Version 3.0 costs over $150 million.  Is it worth it? Is it really time to build now? YES! Our water infrastructure is aging and we ALL need clean water. But it does so much more for the local economy than you may realize. The local economy receives a boost from any major infrastructure project. Our partner, MEB General Contractors, is based in Chesapeake and uses locally based subcontractors. Over the course of this one project, hundreds of jobs have been created and sustained.  The daily manpower on site has ranged from 75 to 150 workers, not including support staff at home offices and supplier facilities, and has required 621,740 total man hours. These jobs allow many people to have stable employment close to their families, and in turn, the people involved in the design, construction and supply of materials funnel money back into the local economy. And speaking of materials (drum roll, please) this project requires the equivalent of 90 miles of concrete and steel piles, 5,700 tons of reinforcing steel, more than 45,000 cubic yards of concrete, 7,000 truckloads of excavation, 4 miles of piping ranging from ½” to 9’ in diameter, 182,000 feet of conduit and 1,160,000 feet of copper wire.  Whew.  I want to build something just thinking about it.

The numbers are impressive, but Bruce Husselbee, HRSD’s Director of Engineering, knows it starts and ends with people. He recently told me, “We employ talented individuals and through their hard work and dedication make these infrastructure projects successful.”
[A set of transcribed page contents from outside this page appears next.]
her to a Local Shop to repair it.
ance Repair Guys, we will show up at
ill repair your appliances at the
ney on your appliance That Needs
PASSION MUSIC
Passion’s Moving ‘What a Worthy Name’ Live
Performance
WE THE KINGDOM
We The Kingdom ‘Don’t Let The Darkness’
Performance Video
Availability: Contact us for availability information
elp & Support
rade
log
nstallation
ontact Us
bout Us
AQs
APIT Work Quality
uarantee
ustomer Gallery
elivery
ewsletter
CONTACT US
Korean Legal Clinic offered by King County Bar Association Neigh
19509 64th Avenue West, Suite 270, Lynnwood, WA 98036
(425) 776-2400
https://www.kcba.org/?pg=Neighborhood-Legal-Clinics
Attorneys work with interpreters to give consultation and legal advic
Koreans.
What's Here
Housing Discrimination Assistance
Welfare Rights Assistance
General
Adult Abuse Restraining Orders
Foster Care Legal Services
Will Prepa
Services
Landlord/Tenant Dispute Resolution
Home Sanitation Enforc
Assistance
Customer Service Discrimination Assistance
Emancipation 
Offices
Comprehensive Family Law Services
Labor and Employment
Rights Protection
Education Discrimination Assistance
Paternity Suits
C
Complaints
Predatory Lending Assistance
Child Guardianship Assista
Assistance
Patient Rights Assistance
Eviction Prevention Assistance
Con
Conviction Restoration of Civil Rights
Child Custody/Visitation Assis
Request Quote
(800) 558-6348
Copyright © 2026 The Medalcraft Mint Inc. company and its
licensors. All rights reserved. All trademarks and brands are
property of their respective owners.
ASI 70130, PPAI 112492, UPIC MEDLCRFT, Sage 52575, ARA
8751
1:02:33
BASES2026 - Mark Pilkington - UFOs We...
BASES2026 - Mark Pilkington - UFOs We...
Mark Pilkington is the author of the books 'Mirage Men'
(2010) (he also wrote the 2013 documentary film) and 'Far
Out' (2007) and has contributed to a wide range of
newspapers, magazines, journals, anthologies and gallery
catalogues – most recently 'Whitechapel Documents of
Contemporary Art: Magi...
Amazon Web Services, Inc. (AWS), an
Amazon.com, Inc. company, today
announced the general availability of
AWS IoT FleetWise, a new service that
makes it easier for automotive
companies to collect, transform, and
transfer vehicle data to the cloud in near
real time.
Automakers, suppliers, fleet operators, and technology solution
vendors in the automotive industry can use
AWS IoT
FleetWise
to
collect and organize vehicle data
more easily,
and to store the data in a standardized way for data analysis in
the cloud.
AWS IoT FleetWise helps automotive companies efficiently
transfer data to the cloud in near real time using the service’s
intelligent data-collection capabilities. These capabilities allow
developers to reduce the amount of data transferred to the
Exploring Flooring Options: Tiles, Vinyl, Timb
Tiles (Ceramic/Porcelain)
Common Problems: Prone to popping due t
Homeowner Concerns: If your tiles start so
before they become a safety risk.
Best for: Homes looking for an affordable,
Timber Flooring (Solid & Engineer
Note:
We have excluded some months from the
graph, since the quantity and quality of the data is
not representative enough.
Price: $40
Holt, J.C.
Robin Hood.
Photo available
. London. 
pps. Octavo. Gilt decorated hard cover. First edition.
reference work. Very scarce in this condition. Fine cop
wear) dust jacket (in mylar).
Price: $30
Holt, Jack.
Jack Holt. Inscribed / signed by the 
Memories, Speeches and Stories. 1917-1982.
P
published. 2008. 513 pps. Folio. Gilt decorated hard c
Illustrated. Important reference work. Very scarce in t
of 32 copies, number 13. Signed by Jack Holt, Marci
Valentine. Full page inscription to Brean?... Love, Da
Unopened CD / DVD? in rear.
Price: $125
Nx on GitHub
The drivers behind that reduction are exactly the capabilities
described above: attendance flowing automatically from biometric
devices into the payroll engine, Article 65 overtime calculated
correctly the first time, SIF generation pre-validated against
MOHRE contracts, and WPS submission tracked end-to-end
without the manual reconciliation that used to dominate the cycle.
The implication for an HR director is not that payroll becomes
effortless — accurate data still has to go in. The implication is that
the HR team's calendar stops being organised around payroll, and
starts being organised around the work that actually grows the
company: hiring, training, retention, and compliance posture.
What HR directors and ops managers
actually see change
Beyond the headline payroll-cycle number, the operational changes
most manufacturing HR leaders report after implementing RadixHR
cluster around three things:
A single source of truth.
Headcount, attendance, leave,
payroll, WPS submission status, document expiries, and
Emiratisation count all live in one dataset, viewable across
Infrastructure may be crumbling across the country, but here in Hampton Roads, we are building. We are building now, so that future generations will benefit from clean water. We have a long history of not only meeting needs, but exceeding them and we will be ready when the next challenge arises.  Leggings may have made a comeback, but the Walkman’s glory days are long gone. We have to continue innovating and investing in infrastructure for the sake of our communities, jobs, and economy. Working for water means working for our future.